◆ **TO-DO ITEM**: Take the lines below between the one holding "notebook: none [1059,484,1174,528]" and the one holding "cutting board: none", inclusive, and copy them exactly. Add nothing.
═════ GIVEN DATA
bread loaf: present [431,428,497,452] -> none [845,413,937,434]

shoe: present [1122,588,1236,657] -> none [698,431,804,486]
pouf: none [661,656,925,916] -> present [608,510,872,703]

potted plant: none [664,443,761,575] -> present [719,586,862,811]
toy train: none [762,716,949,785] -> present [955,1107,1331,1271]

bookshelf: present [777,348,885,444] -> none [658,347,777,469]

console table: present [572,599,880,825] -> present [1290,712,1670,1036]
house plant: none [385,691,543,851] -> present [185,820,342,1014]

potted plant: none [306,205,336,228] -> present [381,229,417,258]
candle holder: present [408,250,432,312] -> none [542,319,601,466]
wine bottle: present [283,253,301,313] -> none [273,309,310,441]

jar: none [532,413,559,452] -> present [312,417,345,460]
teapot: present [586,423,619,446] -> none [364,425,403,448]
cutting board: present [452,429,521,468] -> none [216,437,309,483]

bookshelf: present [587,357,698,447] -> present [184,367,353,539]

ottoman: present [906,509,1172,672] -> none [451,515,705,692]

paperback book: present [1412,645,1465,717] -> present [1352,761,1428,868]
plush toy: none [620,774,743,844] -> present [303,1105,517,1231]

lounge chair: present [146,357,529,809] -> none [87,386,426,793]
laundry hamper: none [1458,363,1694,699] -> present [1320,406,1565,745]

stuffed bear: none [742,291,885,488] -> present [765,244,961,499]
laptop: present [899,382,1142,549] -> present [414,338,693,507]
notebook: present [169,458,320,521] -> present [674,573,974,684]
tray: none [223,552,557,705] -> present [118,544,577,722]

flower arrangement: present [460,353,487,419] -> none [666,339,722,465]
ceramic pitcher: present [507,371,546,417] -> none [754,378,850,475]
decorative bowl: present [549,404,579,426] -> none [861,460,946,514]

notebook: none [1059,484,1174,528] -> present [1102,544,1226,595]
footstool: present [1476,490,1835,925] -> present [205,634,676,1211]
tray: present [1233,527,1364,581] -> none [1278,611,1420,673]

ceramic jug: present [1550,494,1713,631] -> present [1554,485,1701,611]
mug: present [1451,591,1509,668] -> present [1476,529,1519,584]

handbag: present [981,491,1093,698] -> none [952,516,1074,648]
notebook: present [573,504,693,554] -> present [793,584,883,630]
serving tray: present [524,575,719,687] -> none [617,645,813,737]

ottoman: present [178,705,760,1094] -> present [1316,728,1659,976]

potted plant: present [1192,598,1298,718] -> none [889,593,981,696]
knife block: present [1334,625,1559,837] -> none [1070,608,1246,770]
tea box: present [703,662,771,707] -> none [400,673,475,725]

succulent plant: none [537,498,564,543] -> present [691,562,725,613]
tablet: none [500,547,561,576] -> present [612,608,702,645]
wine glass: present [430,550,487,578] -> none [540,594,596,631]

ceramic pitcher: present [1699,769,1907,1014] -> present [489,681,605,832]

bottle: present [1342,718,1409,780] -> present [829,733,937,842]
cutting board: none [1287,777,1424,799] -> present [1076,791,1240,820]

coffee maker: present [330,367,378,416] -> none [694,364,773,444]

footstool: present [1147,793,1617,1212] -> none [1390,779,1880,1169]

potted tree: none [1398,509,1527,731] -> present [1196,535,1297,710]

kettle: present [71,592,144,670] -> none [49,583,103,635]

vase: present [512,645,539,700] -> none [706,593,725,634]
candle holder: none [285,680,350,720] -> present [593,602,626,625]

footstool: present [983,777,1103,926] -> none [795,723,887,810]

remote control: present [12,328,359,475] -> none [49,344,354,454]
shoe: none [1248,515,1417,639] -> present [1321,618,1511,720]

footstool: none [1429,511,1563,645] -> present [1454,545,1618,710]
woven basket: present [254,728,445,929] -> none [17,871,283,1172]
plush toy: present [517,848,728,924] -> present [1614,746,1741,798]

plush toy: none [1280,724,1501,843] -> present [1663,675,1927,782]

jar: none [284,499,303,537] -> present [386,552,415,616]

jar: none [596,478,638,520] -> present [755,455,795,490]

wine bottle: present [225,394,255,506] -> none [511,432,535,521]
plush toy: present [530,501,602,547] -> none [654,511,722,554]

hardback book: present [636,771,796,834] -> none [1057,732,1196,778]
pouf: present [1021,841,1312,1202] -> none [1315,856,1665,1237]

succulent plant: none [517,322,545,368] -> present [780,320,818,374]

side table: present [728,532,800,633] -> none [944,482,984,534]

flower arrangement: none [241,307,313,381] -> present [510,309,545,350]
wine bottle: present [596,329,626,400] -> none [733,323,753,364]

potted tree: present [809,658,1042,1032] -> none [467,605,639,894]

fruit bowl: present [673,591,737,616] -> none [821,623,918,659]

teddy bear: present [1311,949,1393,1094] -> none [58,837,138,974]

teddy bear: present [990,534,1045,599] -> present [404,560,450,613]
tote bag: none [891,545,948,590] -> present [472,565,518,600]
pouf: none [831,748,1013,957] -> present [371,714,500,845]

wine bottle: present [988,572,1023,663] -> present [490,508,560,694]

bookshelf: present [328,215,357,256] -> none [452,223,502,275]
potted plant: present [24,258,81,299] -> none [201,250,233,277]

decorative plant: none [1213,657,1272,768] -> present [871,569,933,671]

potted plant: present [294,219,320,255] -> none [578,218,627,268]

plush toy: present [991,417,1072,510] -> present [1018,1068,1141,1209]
══════════
◆ **OUTPUT FOR THIS EXERCISE**:
notebook: none [1059,484,1174,528] -> present [1102,544,1226,595]
footstool: present [1476,490,1835,925] -> present [205,634,676,1211]
tray: present [1233,527,1364,581] -> none [1278,611,1420,673]

ceramic jug: present [1550,494,1713,631] -> present [1554,485,1701,611]
mug: present [1451,591,1509,668] -> present [1476,529,1519,584]

handbag: present [981,491,1093,698] -> none [952,516,1074,648]
notebook: present [573,504,693,554] -> present [793,584,883,630]
serving tray: present [524,575,719,687] -> none [617,645,813,737]

ottoman: present [178,705,760,1094] -> present [1316,728,1659,976]

potted plant: present [1192,598,1298,718] -> none [889,593,981,696]
knife block: present [1334,625,1559,837] -> none [1070,608,1246,770]
tea box: present [703,662,771,707] -> none [400,673,475,725]

succulent plant: none [537,498,564,543] -> present [691,562,725,613]
tablet: none [500,547,561,576] -> present [612,608,702,645]
wine glass: present [430,550,487,578] -> none [540,594,596,631]

ceramic pitcher: present [1699,769,1907,1014] -> present [489,681,605,832]

bottle: present [1342,718,1409,780] -> present [829,733,937,842]
cutting board: none [1287,777,1424,799] -> present [1076,791,1240,820]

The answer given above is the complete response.